Een ‘woelige of oproerzuchtige dweeper’, zo werd Hirschel Lehren (1784-1853) door de bestuurlijke elite van Joods Nederland getypeerd. Samen met zijn broers Jakob Meijer (1793-1863) en Akiba (1795-1876) lag hij geregeld dwars bij het integratiebeleid dat de overheid samen met de Joodse elite ontwikkelde.
De gebroeders Lehren wilden dat de Nederlandse Joden volop verbonden zouden blijven met de internationale Joodse gemeenschap. Omdat zij, leden van een toonaangevende bankiersfamilie, financieel volkomen onafhankelijk waren, waagden ze het om tegen het beleid in te gaan. Ze protesteerden tegen de veranderingen in het Joodse onderwijs, trokken ten strijde tegen religieuze vernieuwingen en coördineerden het verzet van orthodoxe Joden in Centraal- en West-Europa tegen het opkomende liberale jodendom.
De vroomheid van de gebroeders Lehren trok veel aandacht: zij vastten minimaal twee dagen in de week, besteedden dagelijks veel tijd aan Torastudie, waren gefascineerd door de mystieke kabbala en hielden thuis hun eigen synagogediensten. Te midden van de geïntegreerde bovenlaag van Joods Nederland waren ze een opmerkelijke verschijning. De eigen synagogediensten, waarin niet de Amsterdamse ritus werd gevolgd, maar de Oost-Europese chassidische, stuitten op fel verzet van de bestuurlijke elite. Zij zouden hiermee de kiem leggen van een eigen sekte en verdeeldheid zaaien. Hoewel de alternatieve synagogediensten in 1827 werden verboden, lukte het door de vindingrijkheid van de Lehrens echter niet om dat ook af te dwingen. De broers hadden een sterke internationaal-Joodse oriëntatie: niet alleen waren ze de spil van Pekidiem en Amarcaliem, ook ontvingen ze Joodse geleerden uit heel Europa en stonden ze in contact met vrijwel alle orthodoxe leiders. Met hun kennis, netwerk en financiën ondersteunden ze de ontwikkeling van het orthodoxe jodendom. De opkomst van het liberale jodendom zagen ze als een ernstige bedreiging. Tegelijkertijd zetten zij zich echter ook volop in voor het Nederlandse jodendom.

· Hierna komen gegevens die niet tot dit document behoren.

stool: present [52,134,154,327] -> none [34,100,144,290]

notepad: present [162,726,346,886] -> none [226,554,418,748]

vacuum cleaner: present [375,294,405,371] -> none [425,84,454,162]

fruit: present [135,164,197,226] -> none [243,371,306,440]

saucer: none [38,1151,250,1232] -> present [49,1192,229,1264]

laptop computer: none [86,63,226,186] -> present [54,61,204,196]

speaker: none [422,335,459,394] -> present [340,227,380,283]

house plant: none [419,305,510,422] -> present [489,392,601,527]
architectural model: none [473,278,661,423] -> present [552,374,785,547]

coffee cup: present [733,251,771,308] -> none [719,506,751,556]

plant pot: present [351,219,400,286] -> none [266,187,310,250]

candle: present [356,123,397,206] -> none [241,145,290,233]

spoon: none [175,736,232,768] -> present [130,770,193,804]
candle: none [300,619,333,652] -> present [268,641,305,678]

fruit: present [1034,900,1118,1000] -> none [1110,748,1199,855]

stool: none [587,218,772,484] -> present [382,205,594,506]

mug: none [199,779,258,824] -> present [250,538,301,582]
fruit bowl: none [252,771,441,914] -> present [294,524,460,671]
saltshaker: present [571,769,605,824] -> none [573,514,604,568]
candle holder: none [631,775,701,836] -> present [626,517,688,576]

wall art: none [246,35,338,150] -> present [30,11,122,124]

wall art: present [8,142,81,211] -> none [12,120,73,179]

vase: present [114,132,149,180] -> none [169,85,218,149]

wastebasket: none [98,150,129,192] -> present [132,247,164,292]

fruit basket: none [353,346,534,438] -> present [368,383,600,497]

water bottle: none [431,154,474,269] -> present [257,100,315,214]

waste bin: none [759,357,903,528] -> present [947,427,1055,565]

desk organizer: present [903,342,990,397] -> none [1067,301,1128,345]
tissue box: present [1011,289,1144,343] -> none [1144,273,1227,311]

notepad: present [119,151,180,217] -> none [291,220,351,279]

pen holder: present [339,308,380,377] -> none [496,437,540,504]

Ondanks de felle conflicten, dwong hun vroomheid en inzet steeds respect af en werden de broers regelmatig voor prominente functies gevraagd. Zo waren ze bestuurders van het Nederlands Israëlietisch Seminarium, het Amsterdamse jongensweeshuis Megadlé Jethomim en hadden ze zitting in het bestuur van de Joodse Gemeente Amsterdam. Daar spanden zij zich ervoor in dat de integratie in de Nederlandse samenleving niet ten koste zou gaan van trouw aan het jodendom.